Given text
Lunar details a 'very exciting time' for high end Mac Pro, Apple Silicon

Posted:
in Current Mac Hardware edited March 9
Lunar Animation, the UK-based digital production firm behind the last "Jumanji" film, was an early and enthusiastic adopter of Apple's all-new 2019 Mac Pro and the Pro Display XDR that debuted alongside it. A year later, the firm has detailed more of its Mac Pro experiences while anticipating the Mac's high-end migration to Apple Silicon.




When Apple premiered its new Mac Pro 3D graphics powerhouse and its matching reference-quality Pro Display XDR, many bloggers rushed out their hot takes complaining that the new gear was too expensive for the mass market. In the real world, for digital production professionals working in film, music, game development, and similar fields, Apple's new high-end Mac Pro offerings delivered a whole new tier of productivity.

At the time, Lunar described Apple's Pro Display XDR as a "real game changer," noting that it provided "an ability that we previously didn't have in the studio," a "phenomenally accurate visual representation of the content we were making."

Rather than comparing it to cheaper consumer monitors, Lunar explained that the $4,999 and up Pro Display XDR was an "invaluable tool" that spared it the far greater costs of renting out a production facility or buying industrial reference monitors priced in the tens of thousands.

After a very challenging 2020, Lunar reports that despite the artistic and technical hurdles of shifting to a remote working environment, it has seen more than just a simple boost from the greater horsepower and higher specs of Apple's new hardware. The most important productivity gains came from Apple's efforts to work with pro-level software partners to support Metal on the Mac Pro.

Mac Pro software support is Metal


"We're now entering a very exciting time with more support than ever for professional tools designed for the Mac Pro which really begin to take advantage of its power," Lunar noted in its blog post.

Stored data
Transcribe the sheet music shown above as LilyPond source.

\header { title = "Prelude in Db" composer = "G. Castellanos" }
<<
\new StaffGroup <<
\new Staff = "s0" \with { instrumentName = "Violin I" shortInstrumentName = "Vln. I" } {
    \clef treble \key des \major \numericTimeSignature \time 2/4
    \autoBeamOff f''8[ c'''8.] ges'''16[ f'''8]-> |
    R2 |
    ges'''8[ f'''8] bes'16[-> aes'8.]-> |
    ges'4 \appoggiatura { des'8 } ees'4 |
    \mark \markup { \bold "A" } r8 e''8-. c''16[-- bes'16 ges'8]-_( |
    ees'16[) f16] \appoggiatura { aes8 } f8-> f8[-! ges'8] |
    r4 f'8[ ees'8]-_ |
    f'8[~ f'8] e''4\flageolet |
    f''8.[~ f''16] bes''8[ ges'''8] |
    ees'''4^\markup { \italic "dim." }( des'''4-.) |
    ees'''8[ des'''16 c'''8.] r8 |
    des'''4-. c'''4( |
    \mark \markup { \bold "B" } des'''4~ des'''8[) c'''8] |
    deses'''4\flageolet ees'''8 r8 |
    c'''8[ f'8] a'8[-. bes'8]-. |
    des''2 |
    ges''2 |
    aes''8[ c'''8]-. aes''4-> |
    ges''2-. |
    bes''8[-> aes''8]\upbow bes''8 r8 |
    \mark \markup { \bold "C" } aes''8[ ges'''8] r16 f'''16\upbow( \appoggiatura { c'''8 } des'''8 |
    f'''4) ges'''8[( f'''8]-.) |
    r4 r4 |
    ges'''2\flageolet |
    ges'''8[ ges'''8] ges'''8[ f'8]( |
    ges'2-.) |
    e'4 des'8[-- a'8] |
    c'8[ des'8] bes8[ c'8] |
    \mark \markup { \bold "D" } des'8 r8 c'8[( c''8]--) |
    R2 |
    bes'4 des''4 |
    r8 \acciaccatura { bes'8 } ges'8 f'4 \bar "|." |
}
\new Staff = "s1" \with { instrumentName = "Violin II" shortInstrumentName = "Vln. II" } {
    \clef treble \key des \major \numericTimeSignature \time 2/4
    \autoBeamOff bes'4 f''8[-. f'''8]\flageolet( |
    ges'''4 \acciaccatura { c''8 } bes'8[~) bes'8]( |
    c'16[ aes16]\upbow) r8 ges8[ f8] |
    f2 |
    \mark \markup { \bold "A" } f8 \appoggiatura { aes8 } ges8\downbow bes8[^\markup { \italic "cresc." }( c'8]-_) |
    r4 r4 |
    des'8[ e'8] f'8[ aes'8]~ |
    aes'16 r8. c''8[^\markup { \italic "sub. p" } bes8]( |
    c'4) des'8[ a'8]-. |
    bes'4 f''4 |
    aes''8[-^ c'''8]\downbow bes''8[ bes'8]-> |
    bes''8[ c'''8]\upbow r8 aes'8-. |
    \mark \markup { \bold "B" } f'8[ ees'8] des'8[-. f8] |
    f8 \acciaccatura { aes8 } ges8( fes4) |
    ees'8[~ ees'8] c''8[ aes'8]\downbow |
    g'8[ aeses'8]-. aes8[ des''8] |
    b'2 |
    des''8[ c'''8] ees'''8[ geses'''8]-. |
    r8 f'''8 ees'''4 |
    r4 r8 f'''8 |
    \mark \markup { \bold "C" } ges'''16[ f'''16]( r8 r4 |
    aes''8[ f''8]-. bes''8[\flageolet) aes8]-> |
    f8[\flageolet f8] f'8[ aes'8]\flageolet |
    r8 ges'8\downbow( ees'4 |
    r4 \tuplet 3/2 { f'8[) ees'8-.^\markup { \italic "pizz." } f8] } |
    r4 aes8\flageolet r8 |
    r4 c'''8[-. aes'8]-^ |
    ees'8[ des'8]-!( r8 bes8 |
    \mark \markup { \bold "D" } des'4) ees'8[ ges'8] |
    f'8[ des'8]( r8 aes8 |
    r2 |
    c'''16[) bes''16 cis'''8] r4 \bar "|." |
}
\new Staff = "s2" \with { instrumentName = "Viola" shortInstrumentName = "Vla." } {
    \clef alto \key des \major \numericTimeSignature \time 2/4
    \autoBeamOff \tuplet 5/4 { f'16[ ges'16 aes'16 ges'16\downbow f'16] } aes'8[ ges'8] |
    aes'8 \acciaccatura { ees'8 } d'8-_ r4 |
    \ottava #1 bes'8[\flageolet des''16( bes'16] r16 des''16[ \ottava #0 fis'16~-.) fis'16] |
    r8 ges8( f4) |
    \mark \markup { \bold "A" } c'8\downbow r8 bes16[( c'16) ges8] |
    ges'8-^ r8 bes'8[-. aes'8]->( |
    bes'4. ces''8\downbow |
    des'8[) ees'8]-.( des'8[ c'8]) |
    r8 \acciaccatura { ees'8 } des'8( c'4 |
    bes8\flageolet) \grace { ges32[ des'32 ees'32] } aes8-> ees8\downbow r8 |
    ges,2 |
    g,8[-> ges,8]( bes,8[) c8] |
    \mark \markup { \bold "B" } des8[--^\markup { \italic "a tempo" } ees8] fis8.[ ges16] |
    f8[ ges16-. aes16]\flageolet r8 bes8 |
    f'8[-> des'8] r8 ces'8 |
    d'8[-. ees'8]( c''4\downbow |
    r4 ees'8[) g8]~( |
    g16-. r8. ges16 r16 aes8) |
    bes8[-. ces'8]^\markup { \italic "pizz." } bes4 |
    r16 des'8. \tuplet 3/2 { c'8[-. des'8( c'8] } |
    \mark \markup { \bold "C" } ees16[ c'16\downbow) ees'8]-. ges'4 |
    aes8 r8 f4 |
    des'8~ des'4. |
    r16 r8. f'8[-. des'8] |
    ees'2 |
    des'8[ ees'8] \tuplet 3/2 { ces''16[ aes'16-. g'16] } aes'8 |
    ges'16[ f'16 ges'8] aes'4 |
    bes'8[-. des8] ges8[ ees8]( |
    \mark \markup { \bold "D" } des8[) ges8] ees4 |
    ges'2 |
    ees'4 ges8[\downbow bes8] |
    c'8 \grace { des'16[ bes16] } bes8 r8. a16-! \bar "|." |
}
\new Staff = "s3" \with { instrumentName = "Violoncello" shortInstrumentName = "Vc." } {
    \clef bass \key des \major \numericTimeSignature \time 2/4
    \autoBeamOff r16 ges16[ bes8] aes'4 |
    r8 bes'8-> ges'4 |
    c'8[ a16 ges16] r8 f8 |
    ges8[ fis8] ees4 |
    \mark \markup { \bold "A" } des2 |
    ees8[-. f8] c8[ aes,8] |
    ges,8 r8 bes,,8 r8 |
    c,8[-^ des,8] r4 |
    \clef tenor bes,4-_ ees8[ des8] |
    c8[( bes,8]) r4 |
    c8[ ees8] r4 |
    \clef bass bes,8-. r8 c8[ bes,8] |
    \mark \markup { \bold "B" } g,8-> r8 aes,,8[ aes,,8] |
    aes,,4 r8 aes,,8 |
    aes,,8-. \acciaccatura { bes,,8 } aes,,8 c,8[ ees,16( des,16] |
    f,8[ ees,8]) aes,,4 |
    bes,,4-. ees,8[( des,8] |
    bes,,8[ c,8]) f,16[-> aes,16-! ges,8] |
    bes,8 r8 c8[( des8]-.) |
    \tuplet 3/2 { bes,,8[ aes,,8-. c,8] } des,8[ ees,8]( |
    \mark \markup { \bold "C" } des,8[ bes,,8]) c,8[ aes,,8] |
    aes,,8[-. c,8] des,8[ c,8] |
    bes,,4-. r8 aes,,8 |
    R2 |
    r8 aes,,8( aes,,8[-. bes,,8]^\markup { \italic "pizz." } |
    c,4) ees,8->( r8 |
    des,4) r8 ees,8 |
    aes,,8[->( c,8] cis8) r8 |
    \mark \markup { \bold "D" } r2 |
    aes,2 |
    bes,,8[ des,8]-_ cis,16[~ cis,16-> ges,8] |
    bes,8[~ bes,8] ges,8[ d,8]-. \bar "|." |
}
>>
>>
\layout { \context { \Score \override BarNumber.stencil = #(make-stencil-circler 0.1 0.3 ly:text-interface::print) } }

Task set
1. Rewrite the paragraph of the Lunar article that begins "After a very challenging 2020" as a short bulleted list, keeping its main facts.
2. Return the passage of the Lunar article starting at "Lunar details a" and ending at "tier of productivity.", copied word for word.
Rely only on the Lunar article.

Numbered responses
1.
- 2020 was very challenging for Lunar, which faced artistic and technical hurdles in shifting to remote work.
- Lunar still saw more than a simple boost from the greater horsepower and higher specs of Apple's new hardware.
- Its most important productivity gains came from Apple working with pro-level software partners to support Metal on the Mac Pro.

2.
Lunar details a 'very exciting time' for high end Mac Pro, Apple Silicon

Posted:
in Current Mac Hardware edited March 9
Lunar Animation, the UK-based digital production firm behind the last "Jumanji" film, was an early and enthusiastic adopter of Apple's all-new 2019 Mac Pro and the Pro Display XDR that debuted alongside it. A year later, the firm has detailed more of its Mac Pro experiences while anticipating the Mac's high-end migration to Apple Silicon.




When Apple premiered its new Mac Pro 3D graphics powerhouse and its matching reference-quality Pro Display XDR, many bloggers rushed out their hot takes complaining that the new gear was too expensive for the mass market. In the real world, for digital production professionals working in film, music, game development, and similar fields, Apple's new high-end Mac Pro offerings delivered a whole new tier of productivity.